__GIVEN DATA__:

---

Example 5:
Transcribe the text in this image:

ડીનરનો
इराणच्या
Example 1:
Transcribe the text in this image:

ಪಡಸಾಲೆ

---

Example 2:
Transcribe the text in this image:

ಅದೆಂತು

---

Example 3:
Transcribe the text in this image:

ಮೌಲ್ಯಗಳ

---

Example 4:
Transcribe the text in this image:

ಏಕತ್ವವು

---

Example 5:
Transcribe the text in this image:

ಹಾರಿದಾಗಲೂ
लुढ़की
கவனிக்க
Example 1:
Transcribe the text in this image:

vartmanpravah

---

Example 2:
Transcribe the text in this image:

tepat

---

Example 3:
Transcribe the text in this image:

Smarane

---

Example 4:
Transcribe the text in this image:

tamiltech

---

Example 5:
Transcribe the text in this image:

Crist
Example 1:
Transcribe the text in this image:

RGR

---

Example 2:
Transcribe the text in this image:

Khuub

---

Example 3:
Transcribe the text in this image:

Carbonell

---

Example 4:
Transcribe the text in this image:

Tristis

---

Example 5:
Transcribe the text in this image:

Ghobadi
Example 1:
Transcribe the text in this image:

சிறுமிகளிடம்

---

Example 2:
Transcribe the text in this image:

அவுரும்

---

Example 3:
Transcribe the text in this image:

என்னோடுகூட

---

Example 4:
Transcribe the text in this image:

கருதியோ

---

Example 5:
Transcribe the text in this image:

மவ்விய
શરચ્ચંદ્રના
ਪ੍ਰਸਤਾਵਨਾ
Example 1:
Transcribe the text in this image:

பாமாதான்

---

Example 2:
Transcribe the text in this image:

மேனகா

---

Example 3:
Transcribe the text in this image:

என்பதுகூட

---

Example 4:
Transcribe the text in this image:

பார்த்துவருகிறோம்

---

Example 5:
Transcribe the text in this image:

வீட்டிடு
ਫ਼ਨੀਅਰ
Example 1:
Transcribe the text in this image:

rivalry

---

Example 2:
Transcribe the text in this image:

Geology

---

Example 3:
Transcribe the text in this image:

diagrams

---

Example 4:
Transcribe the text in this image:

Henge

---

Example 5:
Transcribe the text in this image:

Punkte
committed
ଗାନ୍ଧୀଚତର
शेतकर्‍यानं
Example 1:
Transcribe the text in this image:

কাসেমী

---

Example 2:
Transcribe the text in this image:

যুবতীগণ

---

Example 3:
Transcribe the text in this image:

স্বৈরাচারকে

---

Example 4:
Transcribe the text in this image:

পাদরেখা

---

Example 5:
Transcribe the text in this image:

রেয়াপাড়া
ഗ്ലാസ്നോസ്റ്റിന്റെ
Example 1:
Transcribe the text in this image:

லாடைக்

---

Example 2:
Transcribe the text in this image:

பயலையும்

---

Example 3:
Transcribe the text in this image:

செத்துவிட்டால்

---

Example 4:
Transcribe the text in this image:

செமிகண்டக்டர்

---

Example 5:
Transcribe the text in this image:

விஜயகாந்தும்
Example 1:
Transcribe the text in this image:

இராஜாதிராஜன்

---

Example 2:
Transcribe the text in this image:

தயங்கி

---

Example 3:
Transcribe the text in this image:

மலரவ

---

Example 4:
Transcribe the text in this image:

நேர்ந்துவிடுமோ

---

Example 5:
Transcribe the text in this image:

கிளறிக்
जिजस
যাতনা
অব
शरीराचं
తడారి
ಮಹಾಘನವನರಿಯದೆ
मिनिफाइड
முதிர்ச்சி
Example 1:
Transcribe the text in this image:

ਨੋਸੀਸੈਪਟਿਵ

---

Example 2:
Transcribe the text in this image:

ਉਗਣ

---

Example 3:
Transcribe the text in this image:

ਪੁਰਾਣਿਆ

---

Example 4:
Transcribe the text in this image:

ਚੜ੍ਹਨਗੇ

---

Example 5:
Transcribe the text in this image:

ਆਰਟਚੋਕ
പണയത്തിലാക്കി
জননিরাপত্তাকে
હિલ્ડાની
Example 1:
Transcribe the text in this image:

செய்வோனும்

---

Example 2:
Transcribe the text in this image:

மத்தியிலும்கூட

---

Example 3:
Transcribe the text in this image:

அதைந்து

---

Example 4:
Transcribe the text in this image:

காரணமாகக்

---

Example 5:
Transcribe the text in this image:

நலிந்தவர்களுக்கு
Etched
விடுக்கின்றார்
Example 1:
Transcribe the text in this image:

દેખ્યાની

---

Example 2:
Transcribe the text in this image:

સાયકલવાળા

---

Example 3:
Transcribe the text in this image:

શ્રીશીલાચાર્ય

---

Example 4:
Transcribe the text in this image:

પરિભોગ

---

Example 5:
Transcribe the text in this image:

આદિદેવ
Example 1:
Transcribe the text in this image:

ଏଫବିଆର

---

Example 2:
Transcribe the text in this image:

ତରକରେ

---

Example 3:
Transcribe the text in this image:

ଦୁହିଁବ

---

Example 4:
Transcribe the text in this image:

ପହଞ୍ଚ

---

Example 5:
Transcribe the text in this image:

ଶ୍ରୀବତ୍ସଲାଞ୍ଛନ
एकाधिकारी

__AIM OF THE EXERCISE__: An exact repetition of all the records above is required.

__SOLUTION__:
---

Example 5:
Transcribe the text in this image:

ડીનરનો
इराणच्या
Example 1:
Transcribe the text in this image:

ಪಡಸಾಲೆ

---

Example 2:
Transcribe the text in this image:

ಅದೆಂತು

---

Example 3:
Transcribe the text in this image:

ಮೌಲ್ಯಗಳ

---

Example 4:
Transcribe the text in this image:

ಏಕತ್ವವು

---

Example 5:
Transcribe the text in this image:

ಹಾರಿದಾಗಲೂ
लुढ़की
கவனிக்க
Example 1:
Transcribe the text in this image:

vartmanpravah

---

Example 2:
Transcribe the text in this image:

tepat

---

Example 3:
Transcribe the text in this image:

Smarane

---

Example 4:
Transcribe the text in this image:

tamiltech

---

Example 5:
Transcribe the text in this image:

Crist
Example 1:
Transcribe the text in this image:

RGR

---

Example 2:
Transcribe the text in this image:

Khuub

---

Example 3:
Transcribe the text in this image:

Carbonell

---

Example 4:
Transcribe the text in this image:

Tristis

---

Example 5:
Transcribe the text in this image:

Ghobadi
Example 1:
Transcribe the text in this image:

சிறுமிகளிடம்

---

Example 2:
Transcribe the text in this image:

அவுரும்

---

Example 3:
Transcribe the text in this image:

என்னோடுகூட

---

Example 4:
Transcribe the text in this image:

கருதியோ

---

Example 5:
Transcribe the text in this image:

மவ்விய
શરચ્ચંદ્રના
ਪ੍ਰਸਤਾਵਨਾ
Example 1:
Transcribe the text in this image:

பாமாதான்

---

Example 2:
Transcribe the text in this image:

மேனகா

---

Example 3:
Transcribe the text in this image:

என்பதுகூட

---

Example 4:
Transcribe the text in this image:

பார்த்துவருகிறோம்

---

Example 5:
Transcribe the text in this image:

வீட்டிடு
ਫ਼ਨੀਅਰ
Example 1:
Transcribe the text in this image:

rivalry

---

Example 2:
Transcribe the text in this image:

Geology

---

Example 3:
Transcribe the text in this image:

diagrams

---

Example 4:
Transcribe the text in this image:

Henge

---

Example 5:
Transcribe the text in this image:

Punkte
committed
ଗାନ୍ଧୀଚତର
शेतकर्‍यानं
Example 1:
Transcribe the text in this image:

কাসেমী

---

Example 2:
Transcribe the text in this image:

যুবতীগণ

---

Example 3:
Transcribe the text in this image:

স্বৈরাচারকে

---

Example 4:
Transcribe the text in this image:

পাদরেখা

---

Example 5:
Transcribe the text in this image:

রেয়াপাড়া
ഗ്ലാസ്നോസ്റ്റിന്റെ
Example 1:
Transcribe the text in this image:

லாடைக்

---

Example 2:
Transcribe the text in this image:

பயலையும்

---

Example 3:
Transcribe the text in this image:

செத்துவிட்டால்

---

Example 4:
Transcribe the text in this image:

செமிகண்டக்டர்

---

Example 5:
Transcribe the text in this image:

விஜயகாந்தும்
Example 1:
Transcribe the text in this image:

இராஜாதிராஜன்

---

Example 2:
Transcribe the text in this image:

தயங்கி

---

Example 3:
Transcribe the text in this image:

மலரவ

---

Example 4:
Transcribe the text in this image:

நேர்ந்துவிடுமோ

---

Example 5:
Transcribe the text in this image:

கிளறிக்
जिजस
যাতনা
অব
शरीराचं
తడారి
ಮಹಾಘನವನರಿಯದೆ
मिनिफाइड
முதிர்ச்சி
Example 1:
Transcribe the text in this image:

ਨੋਸੀਸੈਪਟਿਵ

---

Example 2:
Transcribe the text in this image:

ਉਗਣ

---

Example 3:
Transcribe the text in this image:

ਪੁਰਾਣਿਆ

---

Example 4:
Transcribe the text in this image:

ਚੜ੍ਹਨਗੇ

---

Example 5:
Transcribe the text in this image:

ਆਰਟਚੋਕ
പണയത്തിലാക്കി
জননিরাপত্তাকে
હિલ્ડાની
Example 1:
Transcribe the text in this image:

செய்வோனும்

---

Example 2:
Transcribe the text in this image:

மத்தியிலும்கூட

---

Example 3:
Transcribe the text in this image:

அதைந்து

---

Example 4:
Transcribe the text in this image:

காரணமாகக்

---

Example 5:
Transcribe the text in this image:

நலிந்தவர்களுக்கு
Etched
விடுக்கின்றார்
Example 1:
Transcribe the text in this image:

દેખ્યાની

---

Example 2:
Transcribe the text in this image:

સાયકલવાળા

---

Example 3:
Transcribe the text in this image:

શ્રીશીલાચાર્ય

---

Example 4:
Transcribe the text in this image:

પરિભોગ

---

Example 5:
Transcribe the text in this image:

આદિદેવ
Example 1:
Transcribe the text in this image:

ଏଫବିଆର

---

Example 2:
Transcribe the text in this image:

ତରକରେ

---

Example 3:
Transcribe the text in this image:

ଦୁହିଁବ

---

Example 4:
Transcribe the text in this image:

ପହଞ୍ଚ

---

Example 5:
Transcribe the text in this image:

ଶ୍ରୀବତ୍ସଲାଞ୍ଛନ
एकाधिकारी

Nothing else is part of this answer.